They've got their work cut out for them.
Over the last few weeks, Ole Miss has developed a reputation for being a second half team. In wins over Tennessee and Georgia, the Rebels dominated the first five minutes following halftime, triggering runs to put each game away.
"At the beginning of the year, I felt like we were a first half team," freshman Murphy Holloway said after the team's victory over Georgia Saturday. "We wouldn't do too much in the second half. But it seems like now we've been playing better.
"When we come out in the second half, the first three minutes are very important. We've come out with a lot of energy and pulled away."
My, how quickly things change.
Despite a Rebel lead of 40-36 at halftime, Auburn used an 11-0 run in the opening minutes of the second to bury Ole Miss. The Tigers (18-10, 7-6) led 47-40 before the Rebels could catch their breath, capitalizing on an extensive scoring drought from their opponents.
Baskets were few and far between, as Ole Miss (15-12, 6-7) scored only five points through the first 11 minutes. Kennedy mixed and matched personnel the best he could, to no avail.
The Rebels were 1-17 from the field during that long stretch (barely five percent), falling behind by as much as 16. They connected on merely seven buckets throughout the second half, finishing the game only 37 percent in field goals.
"We started like 1-17 in the second half and they came out on fire," said head coach Andy Kennedy of the team's post-halftime woes. "You can see by our statline, we had the same guys shooting, but we couldn't find a way to score."
By the way the game started, it seemed Ole Miss was destined for their third consecutive victory.
Leading 14-8 after a three-pointer by junior David Huertas, the Rebels were battling.
Korvotney Barber answered with a layup, but Zach Graham added another three spot to put the team up seven at 17-10.
Despite Auburn pulling within three at 19-16, the Rebels responded with 7-2 run to extend the lead to eight.

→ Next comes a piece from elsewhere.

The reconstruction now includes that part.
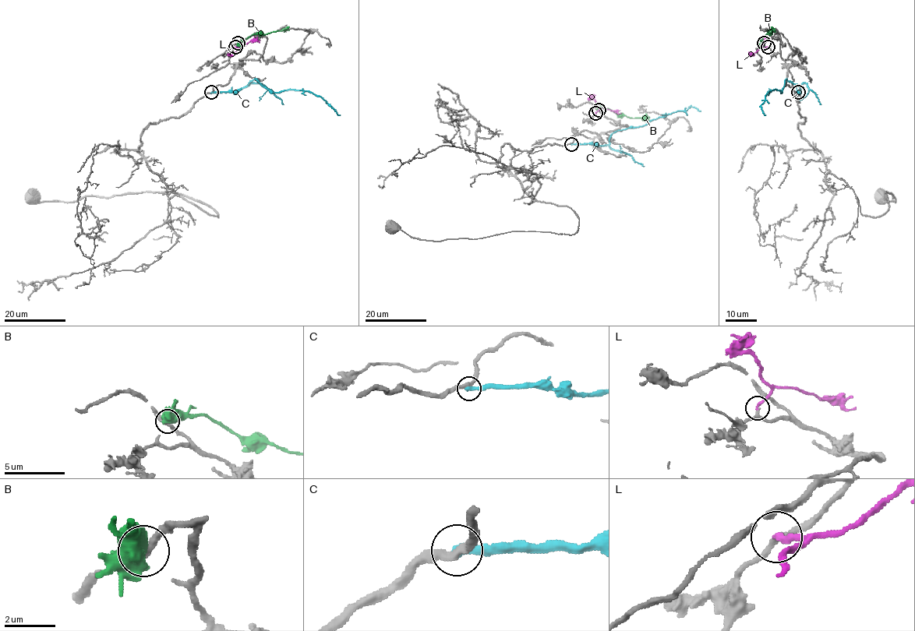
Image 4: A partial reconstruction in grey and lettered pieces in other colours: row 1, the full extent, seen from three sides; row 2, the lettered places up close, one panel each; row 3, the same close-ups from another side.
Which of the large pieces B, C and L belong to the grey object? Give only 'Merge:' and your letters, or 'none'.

The Tigers kept it close, however, with a Tay Waller three-pointer cutting the lead back to three at 26-23.
While both teams exchanged baskets in the final minutes of the first, the Rebels' had clearly won the half. Their advantage was seven with only three seconds to go and Ole Miss was showing no signs of slowing down.

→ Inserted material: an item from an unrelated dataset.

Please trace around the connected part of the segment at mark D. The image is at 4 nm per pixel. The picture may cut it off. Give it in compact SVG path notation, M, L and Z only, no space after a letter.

That is, of course, until Quantez Robertson hit a three as time expired.
Can you say momentum shift?
"Coach (Lebo) told us in the huddle that we had a few seconds and to try and get a shot off," said Robertson. "I tried to get the ball as fast I could and then I was able to get it up and it went in. I was trying to go up with a rhythm jump shot, but one of Ole Miss' players got his hand on the ball. I just threw it up, but it went in."
The Tigers came out rolling in the second, as Waller scored seven-straight points to put his team up three at 43-40. Rasheem Barrett hit a jumper for two more, while adding two free throws after a Malcolm White turnover.
Trailing 47-40, Zach Graham hit a three-pointer at the 15:47 mark to finally get Ole Miss on the board, but the game seemed well in hand. While he followed with two free throws, Auburn went on a 12-0 run to put the game away at 59-45.
"It kind of lets you down a little bit," Graham said of the early Tiger run. "After that pep talk at halftime, to stay on top and come out with intensity. Then [Auburn] comes out and scores seven-straight points and back-to-back threes. It kind of flustered us a little bit."
There would be no miraculous Rebel comeback in this one. The Tigers were never threatened the rest of the way.
"They came out and attacked us right from the jump," said Kennedy. "We wanted to make sure Tay Waller didn't get in a groove, and we let him get 18 – a majority of those points coming in the second half."
We all knew Auburn was a veteran bunch. Heck, Jeff Lebo's entire starting rotation consists of juniors and seniors.
But their dominance (or Ole Miss' ineptness, whichever you choose) in the second was something no one could have predicted.
The Rebels literally went ice cold. No shot taken could find the net, while the Tigers were clearly rolling – Auburn outscored Ole Miss 41-24 in the second.
To Kennedy, however, the stat of the game wasn't simply his team's shooting struggles.
"The key in the game was the 23 turnovers," he said. "We weren't strong with ball. When that happens, you're going to come out on the losing end."
Let me be clear, Ole Miss' chances for an NCAA berth are not completely shot after falling to Auburn, but they've taken a critical blow.
They needed this win, having dropped other winnable road contests at LSU and Alabama. The Tigers entered tonight's matchup as one of the hottest teams in the SEC, and a victory would have looked awfully good on a postseason resume.
The Rebels had won five of their last seven, but had no room for error. An NIT bid is certainly attainable, but hopes for March Madness are on life support.
To get back on the radar, they'll have to win their remaining games and probably get to the finals in Tampa - if not win the whole thing.
"At this stage in the game, we are what we are," Kennedy said. "We have to protect home court Saturday (against Alabama)."
Terrico White paced the Rebels with a career-high 24 points, while Zach Graham and David Huertas both added 15.
Ole Miss returns to action Saturday against Alabama at 3 p.m.